- What to work on:
- a) Answer these questions about the passage on localization-based counting below, marking each answer with the matching numeral.
(i) Which object detection method did Chattopadhyay et al. find performs worse than glance and subitizing-based methods?
(ii) What kind of labels does U-net require?
(iii) How many distinct terms make up the loss function used by LC-FCN?
- b) Extend the passage on localization-based counting below, continuing after its final sentence.

- Document extract:
--*--

Counting by detection methods first detect the objects of interest and then simply count the number of instances. Successful object detection methods rely on bounding boxes [11, 12, 23] and per-pixel labels [24,25,26] ground-truth. Perfect object detection implies perfect count. However, Chattopadhyay et al. [9] showed that Fast RCNN [27], a state-of-the-art object detection method, performs worse than glance and subitizing-based methods. This is because the detection task is challenging in that the model needs to learn the location, size, and shape of object instances that are possibly heavily occluded. While several works [8,9,10] suggest that counting by detection is infeasible for surveillance scenes where objects are often occluded, we show that learning a notion of localization can help the model improve counting.

Similar to our method is the line of work proposed by Arteta et al. [28,29,30]. They proposed a method that detects overlapping instances based on optimizing a tree-structured discrete graphical model. While their method showed promising detection results using point-level annotations only, it performed worse for counting than regression-based methods such as [8].

Our method is also similar to segmentation methods such as U-net [31] which learns to segment objects using a fully-convolutional neural network. Unlike our method, U-net requires the full per-pixel instance segmentation labels, whereas we use point-level annotations only.

3 Localization-Based Counting FCN

Our model is based on the fully convolutional neural network (FCN) proposed by Long et al. [24]. We extend their semantic segmentation loss to perform object counting and localization with point supervision. We denote the novel loss function as localization-based counting loss (LC) and, we refer to the proposed model as LC-FCN. Next, we describe the proposed loss function, the architecture of our model, and the prediction procedure.

3.1 The Proposed Loss Function

LC-FCN uses a novel loss function that consists of four distinct terms. The first two terms, the image-level and the point-level loss, enforces the model to predict the semantic segmentation labels for each pixel in the image. This is based on the weakly supervised semantic segmentation algorithm proposed by Bearman et al. [14]. These two terms alone are not suitable for object counting as the predicted blobs often group many object instances together (see the ablation studies in Sect. 4). The last two terms encourage the model to output a unique blob for each object instance and remove blobs that have no object instances. Note that LC-FCN only requires point-level annotations that indicate the locations of the objects rather than their sizes, and shapes.

--*--

- Record set:
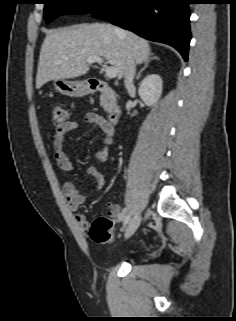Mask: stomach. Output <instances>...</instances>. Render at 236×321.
Here are the masks:
<instances>
[{
    "label": "stomach",
    "mask_w": 236,
    "mask_h": 321,
    "mask_svg": "<svg viewBox=\"0 0 236 321\" xmlns=\"http://www.w3.org/2000/svg\"><path fill=\"white\" fill-rule=\"evenodd\" d=\"M54 87L61 94L70 97H80L90 93V88L86 81L58 79L54 81Z\"/></svg>",
    "instance_id": "0dacf381"
}]
</instances>
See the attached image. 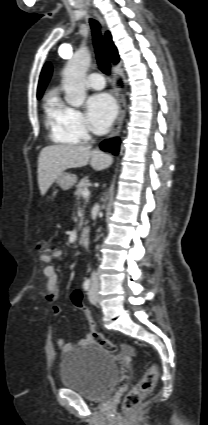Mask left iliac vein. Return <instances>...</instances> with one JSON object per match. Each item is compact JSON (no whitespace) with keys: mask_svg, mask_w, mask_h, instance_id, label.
Listing matches in <instances>:
<instances>
[{"mask_svg":"<svg viewBox=\"0 0 208 425\" xmlns=\"http://www.w3.org/2000/svg\"><path fill=\"white\" fill-rule=\"evenodd\" d=\"M98 289H99V283L98 282H94L89 290V300L92 304L97 303L98 298H97V294H98Z\"/></svg>","mask_w":208,"mask_h":425,"instance_id":"obj_1","label":"left iliac vein"}]
</instances>
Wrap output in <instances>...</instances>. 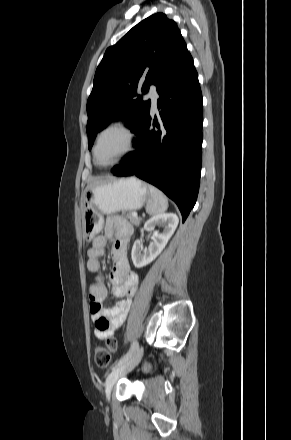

--*--

- Answers to the exercises:
- a)
(i) Fast RCNN.
(ii) Full per-pixel instance segmentation labels.
(iii) Four.

- b)
Let T represent the point annotation ground-truth matrix which has label c at the location of each object (where c is the object class) and zero elsewhere. Our model uses a softmax function to output a matrix S where each entry \(S_{ic}\) is the probability that pixel i belongs to category c. The proposed loss function can be written as:

$$\begin{aligned} \mathcal {L}(S, T) = \underbrace{\mathcal {L}_I(S,T)}_{\text {Image-level loss}} + \underbrace{\mathcal {L}_P(S,T)}_{\text {Point-level loss}} + \underbrace{\mathcal {L}_S(S,T)}_{\text {Split-level loss}} + \underbrace{\mathcal {L}_F(S,T)}_{\text {False positive loss}}\;, \end{aligned}$$
(1)

which we describe in detail next.

Image-Level Loss. Let \(C_e\) be the set of classes present in the image. For each class \(c \in C_e\), \(\mathcal {L}_I\) increases the probability that the model labels at least one pixel as class c. Also, let \(C_{\lnot {e}}\) be the set of classes not present in the image. For each class \(c \in C_{\lnot {e}}\), the loss decreases the probability that the model labels any pixel as class c. \(C_e\) and \(C_{\lnot {e}}\) can be obtained from the provided ground-truth point-level annotations. More formally, the image level loss is computed as follows:

$$\begin{aligned} \mathcal {L}_I(S, T) = -\frac{1}{|C_e|}\sum _{c\in C_e}\log (S_{t_cc}) -\frac{1}{|C_{\lnot {e}}|}\sum _{c\in C_{\lnot {e}}}\log (1 - S_{t_cc}) \;, \end{aligned}$$
(2)

where \(t_c = \text {argmax}_{i \in \mathcal {I}} S_{ic}\). For each category present in the image, at least one pixel should be labeled as that class. For classes that do not exist in the image, none of the pixels should belong to that class. Note that we assume that each image has at least one background pixel; therefore, the background class belongs to \(C_e\).

Point-Level Loss.This term encourages the model to correctly label the small set of supervised pixels \(\mathcal {I}_s\) contained in the ground-truth. \(\mathcal {I}_s\) represents the locations of the object instances. This is formally defined as,

$$\begin{aligned} \mathcal {L}_P(S, T) = -\sum _{i\in \mathcal {I}_s}\log (S_{iT_i})\;, \end{aligned}$$
(3)

where \(T_i\) represents the true label of pixel i. Note that this loss ignores all the pixels that are not annotated.

Split-Level Loss. \(\mathcal {L}_S\) discourages the model from predicting blobs that have two or more point-annotations. Therefore, if a blob has n point annotations, this loss enforces it to be split into n blobs, each corresponding to a unique object. These splits are made by first finding boundaries between object pairs. The model then learns to predict these boundaries as the background class. The model outputs a binary matrix \(\mathcal {F}\) where pixel i is foreground if \(\text {argmax}_k S_{ik} > 0\), and background, otherwise.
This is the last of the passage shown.